A standards geek knows that “consensus is general agreement—not necessarily unanimity.” Recently, a NEMA member commented publicly on standards development, collaboration, and the “80/20 rule,” which generally states that: 80% of effects are generated by 20% of causes, or, conversely, that 20% of effects are generated by 80% of causes.

For standards development, the NEMA member observed that “…an inordinate amount of time goes into what to do with that rarely occurring 20%...” The NEMA member continued, saying that “Our standards definition process is too cumbersome because it attempts to do everything by consensus and encompass everything at once.”

Consensus-based processes are inherently cumbersome; however, a better alternative is to rely on that portion of consensus identified as “not necessarily unanimity.” Standards geeks also know that standards are:

  • Developed by those who show up with a shovel to do the hard work—not necessarily those who choose to limit their participation to attendance and discussion;
  • Completed by those who keep their eyes on the prize, recognizing that “done” is that point where necessary and sufficient elements are addressed and generally accepted; and
  • Adopted when a majority is in agreement, often well before the remaining 20% of corner cases (real or imagined) is identified, explored endlessly, addressed, and accepted unanimously.

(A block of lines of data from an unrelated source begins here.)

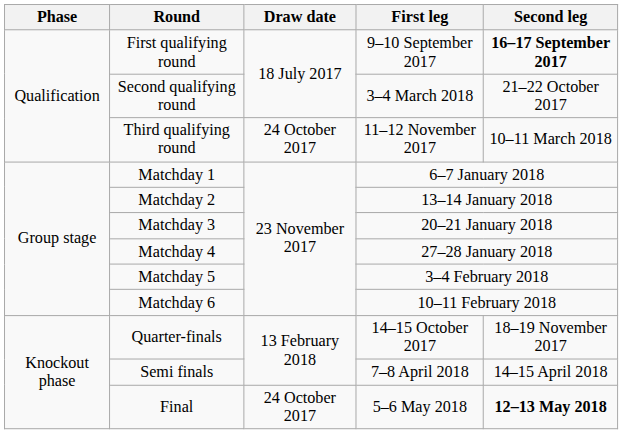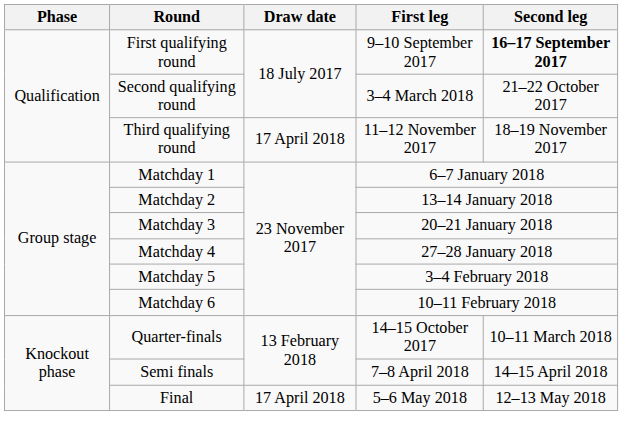Third qualifying round | Draw date: 24 October 2017 -> 17 April 2018
Third qualifying round | Second leg: 10–11 March 2018 -> 18–19 November 2017
Quarter-finals | Second leg: 18–19 November 2017 -> 10–11 March 2018
Final | Draw date: 24 October 2017 -> 17 April 2018
Final | Second leg: bold -> normal
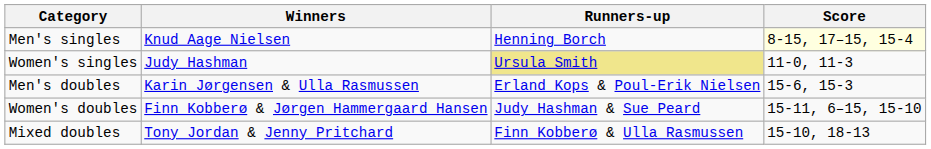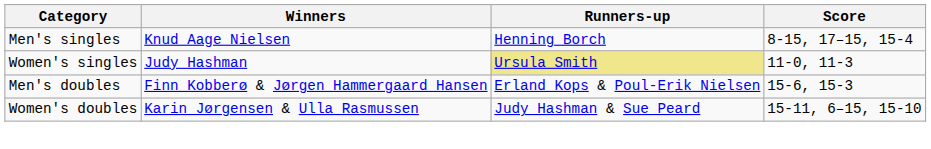Men's singles | Score: lightyellow background -> no background
Men's doubles | Winners: Karin Jørgensen & Ulla Rasmussen -> Finn Kobberø & Jørgen Hammergaard Hansen
Women's doubles | Winners: Finn Kobberø & Jørgen Hammergaard Hansen -> Karin Jørgensen & Ulla Rasmussen
- row: Mixed doubles | Tony Jordan & Jenny Pritchard | Finn Kobberø & Ulla Rasmussen | 15-10, 18-13
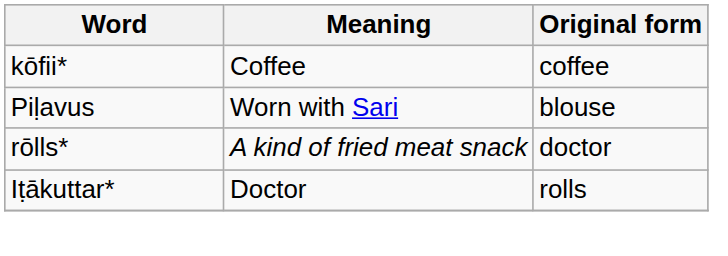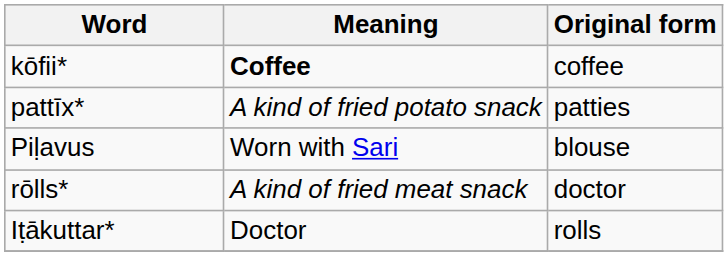kōfii* | Meaning: normal -> bold
+ row: pattīx* | A kind of fried potato snack | patties
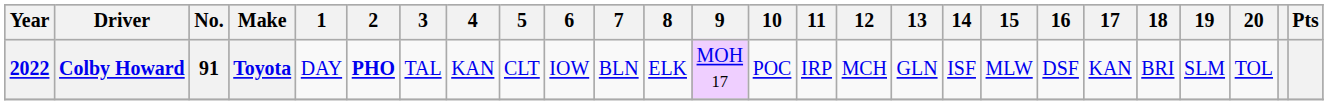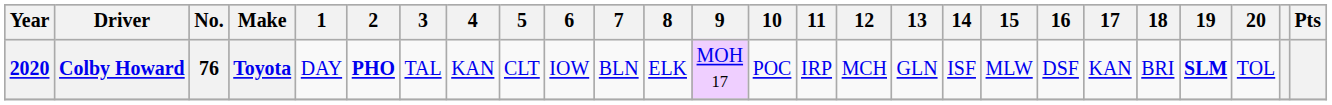Colby Howard | Year: 2022 -> 2020
Colby Howard | No.: 91 -> 76
Colby Howard | 19: normal -> bold
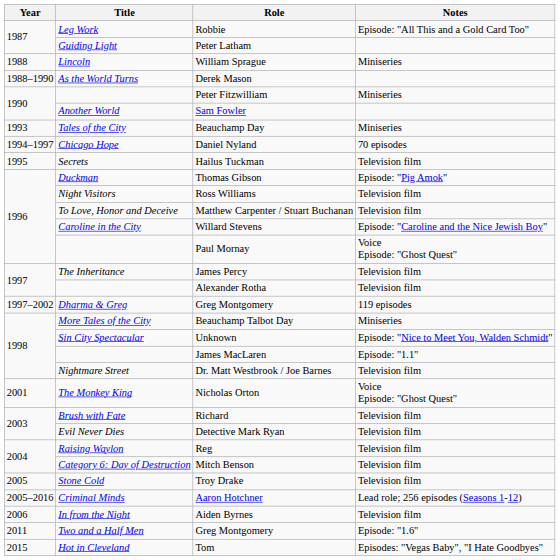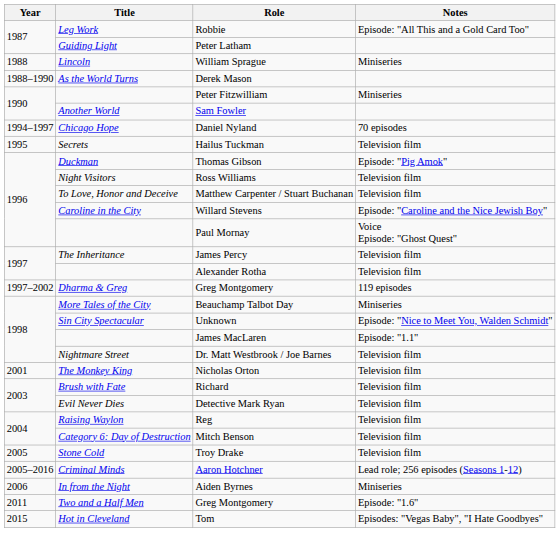- row: 1993 | Tales of the City | Beauchamp Day | Miniseries
Nicholas Orton | Notes: Voice Episode: "Ghost Quest" -> Television film
Aiden Byrnes | Notes: Television film -> Miniseries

Effective standards developing organizations (SDOs) strike a necessary balance where the 80% is addressed in the standard, a majority agrees, and the marketplace is ready to implement. At one point, this standards geek was asked whether or not I wanted a standard in development to be “perfect.” My response was, and remains “no, Not perfect—complete, correct, and done is sufficient.” Any SDO can proudly apply that benchmark to standards development.